In addition to the explicitly targeted features described above, other positive aspects of the final filter implementation are comprehensive testability and a simple interface, as well as a capability to implement both lowpass and bandpass type transfer functions through the appropriate choice of multiplier coefficients. As mentioned in chapter six, the bit-serial nature of the filter architecture allowed simple and effective test circuitry to be introduced. This enabled the filter to be rapidly and completely tested by an automatic tester. The filter digital
data interface accommodates common converter codes with no additional hardware, and the filter is easily controlled using a pair of 8 -bit parallel unidirectional interfaces. Also for ease of interface, the filter clock can be provided either by directly driving the clock input, or by simply connecting a suitable crystal between the two filter pins CLKI and CLKO. Finally, by retaining the capability to independently set all ten multiplier coefficients (where the analog prototype of figure 1.2 dictates that only six unique coefficients are required), additional filtering functions may also be available [47].

The choice of which structure to use for the filter implementation was made largely on qualitative grounds as discussed in chapter 5 . Using detailed information from the actual implementation, it is possible to make more accurate estimates of the hardware cost of each of the candidate structures. This was done by determining the hardware overhead for control/interface, steering, and testing circuitry in the actual implementation, and adding this overhead to the hardware requirements of table 5.6. Since the multiplexing scheme for the LDI structure is very straightforward and the minimum interface requirements for each structure would be comparable, the figures determined in this manner are reasonable lower bounds on the true hardware requirements for each structure. Using these figures and the maximum potential throughput values shown in table 5.7, a figure of merit was computed for each structure. This figure of merit is proportional to the maximum potential throughput divided by the hardware requirement (in gate equivalents) and is shown for each structure in figure 7.1. From the figure it can be seen that the WDF structure has the highest figure of merit, followed closely by the LDI structure. The remaining structures have substantially lower figures of merit. Since these figures of merit represent upper bounds for all but the LDI structure (which is an actual value), they support the choice of either the LDI or WDF structures for the implementation. However a simple multiplexing scheme has not been determined for the WDF structure, hence it is quite possible that any multiplexing scheme would require multiplier idle time, in which case the figure of merit for the WDF structure could easily be reduced below that of the LDI structure. Whether or not this is the case falls


豊 - actual

- upper bound
Figure 7.1 : Structure Performance Indices
under the more general algorithm partitioning problem discussed in the following section. In any case, it is important to note that the LDI structure is favored by a number of factors:
- The LDI structure has the smallest lower bound hardware requirement of all the structures, hence is the best candidate for implementation within the fixed hardware capacity imposed by the implementation technology, based on the fact that many hardware requirements will inevitably remain unrecognized until the final detailed design of a filter is complete.
- A known compact and efficient multiplexing scheme exists for the LDI structure based on a clear regularity and modularity of the structure.
- The LDI structure has the highest potential throughput of all but the WDF structures.
- The LDI structure does not exhibit the numerical difficulties that the DF1, DF2, LF1, and LF2 structures do with respect to computation of multiplier coefficients for some of the representative transfer functions.

(Images with localized body landmarks)

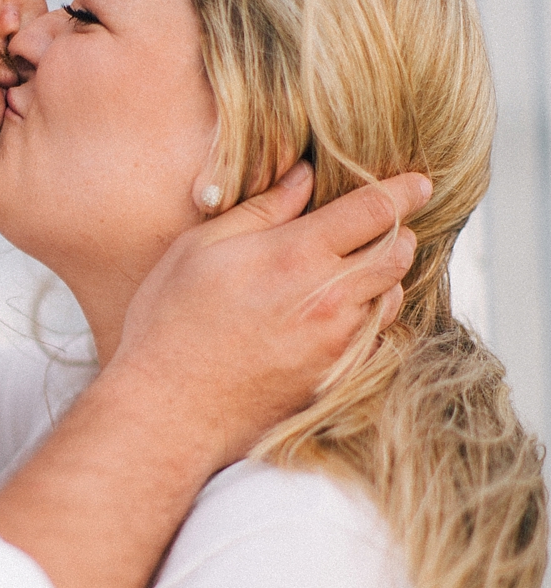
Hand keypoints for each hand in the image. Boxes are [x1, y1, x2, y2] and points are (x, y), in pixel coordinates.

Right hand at [113, 162, 431, 466]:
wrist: (169, 411)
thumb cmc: (170, 325)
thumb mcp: (199, 249)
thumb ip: (260, 210)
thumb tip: (302, 176)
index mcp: (296, 255)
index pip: (374, 210)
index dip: (402, 190)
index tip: (418, 183)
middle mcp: (330, 299)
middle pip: (398, 253)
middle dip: (395, 233)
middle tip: (377, 227)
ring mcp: (338, 344)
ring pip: (392, 298)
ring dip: (382, 280)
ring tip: (350, 274)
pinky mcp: (336, 379)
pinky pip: (376, 341)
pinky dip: (368, 322)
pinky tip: (335, 320)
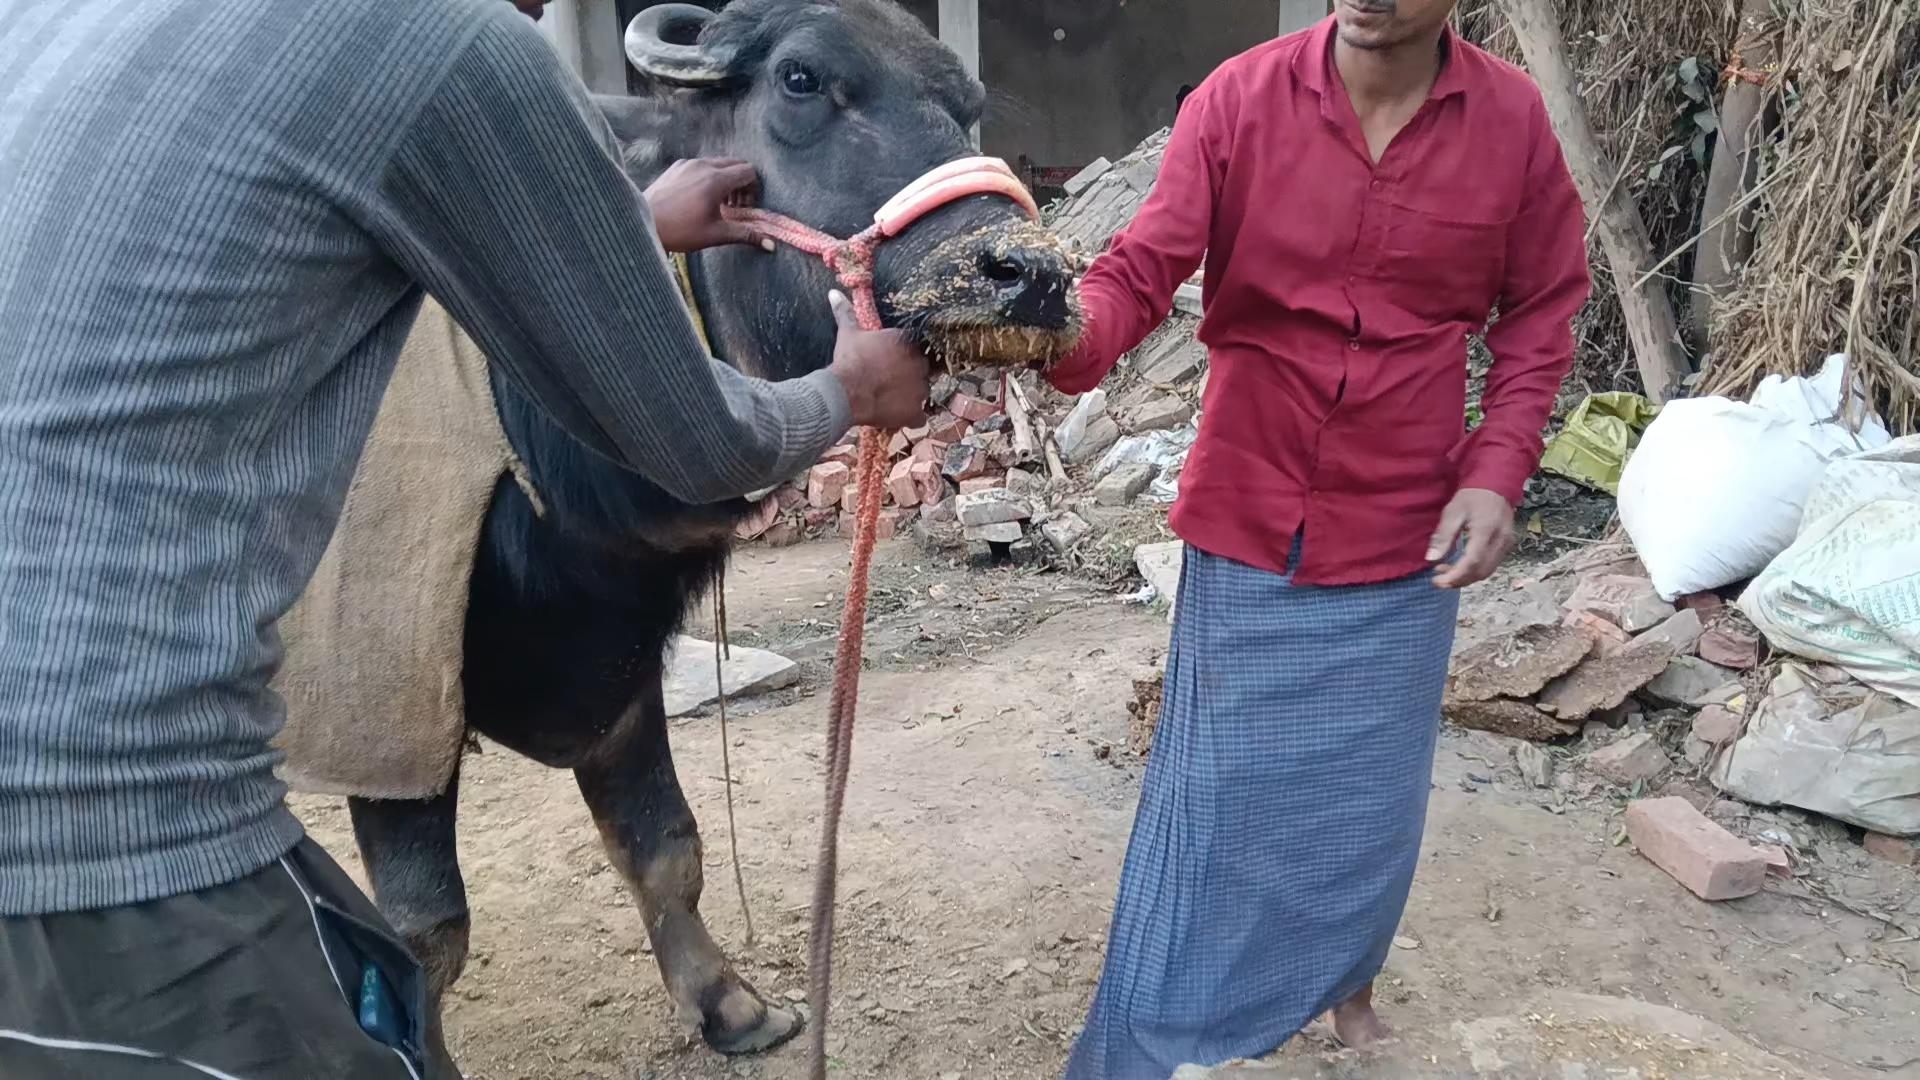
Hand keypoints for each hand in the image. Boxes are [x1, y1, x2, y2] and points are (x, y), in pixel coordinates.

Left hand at [644, 158, 775, 253]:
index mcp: (716, 180)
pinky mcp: (676, 166)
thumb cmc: (680, 231)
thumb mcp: (716, 234)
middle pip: (735, 164)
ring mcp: (688, 163)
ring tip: (717, 204)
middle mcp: (703, 165)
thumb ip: (746, 234)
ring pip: (717, 163)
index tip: (745, 208)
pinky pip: (700, 165)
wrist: (643, 223)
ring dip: (725, 180)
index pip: (748, 171)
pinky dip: (708, 176)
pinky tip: (698, 198)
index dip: (753, 189)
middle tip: (734, 206)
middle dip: (741, 183)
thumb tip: (771, 244)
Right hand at [825, 290, 929, 430]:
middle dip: (909, 375)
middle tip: (889, 381)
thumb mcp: (848, 334)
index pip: (915, 348)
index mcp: (907, 341)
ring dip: (911, 395)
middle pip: (921, 369)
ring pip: (922, 392)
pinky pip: (920, 417)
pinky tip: (897, 415)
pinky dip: (911, 417)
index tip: (891, 362)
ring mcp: (920, 389)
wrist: (846, 391)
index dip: (903, 357)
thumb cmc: (849, 359)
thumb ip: (846, 313)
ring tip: (890, 398)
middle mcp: (920, 363)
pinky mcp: (916, 412)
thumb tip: (833, 293)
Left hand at [1429, 487, 1515, 589]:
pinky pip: (1491, 565)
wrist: (1496, 484)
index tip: (1437, 581)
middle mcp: (1500, 541)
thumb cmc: (1472, 497)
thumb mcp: (1452, 512)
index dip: (1454, 576)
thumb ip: (1443, 536)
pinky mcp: (1507, 546)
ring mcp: (1506, 544)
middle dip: (1458, 580)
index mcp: (1485, 531)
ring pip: (1487, 572)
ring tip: (1445, 571)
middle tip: (1438, 579)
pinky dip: (1474, 571)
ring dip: (1466, 578)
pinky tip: (1460, 566)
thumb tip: (1432, 559)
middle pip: (1480, 572)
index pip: (1472, 562)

• **Activity list**:
[A] List every candidate filter structure named in the filter implementation text, using the abbreviations it gives.
[B] Carry the filter implementation text forward from its final sentence.

• **Your responses**:
[A] LDI, WDF, DF1, DF2, LF1, LF2

[B]
### 7.2. Subjects for Further Study

The single greatest difficulty revealed by the research described in this thesis is that of determining which of a multitude of possible implementations for a filter is "best". It has become clear to the researchers that there is no way to make this determination in general it depends too much on the particular requirements of a given application. For example, although the TMS320 is slower and has worse non-ideal performance than the filter developed in this research, it would clearly be superior for an application in which speed was not critical and bandpass filtering was only a small part of the signal processing task. In addition, differences in the technology of implementation make it difficult to compare filters or processors on a performance per unit area basis. What is clear however is that for any particular filtering task, tradeoffs exist between the silicon area used and the way in which the filtering algorithm is partitioned (this in turn influences the potential speed of the imple-
mentation). At one extreme, all the arithmetic operations for a filter may be carried out in parallel, and at the other, a single arithmetic unit may be multiplexed over all the filter operations. Between these two extremes lie intermediate possibilities such as performing in parallel the operations required to update each filter state, but updating the states sequentially. The range of possibilities is potentially endless, and the performance achieved and hardware required for a particular partitioning of the filtering algorithm is highly dependent upon the structure chosen. Simply defining partitions of the algorithm is difficult to do in many instances. For example, the WDF structure considered in this research would be very competitive with the LDI filter developed if a simple and efficient way to multiplex the multiplication operations could be determined, yet repeated examination has revealed no such efficient scheme.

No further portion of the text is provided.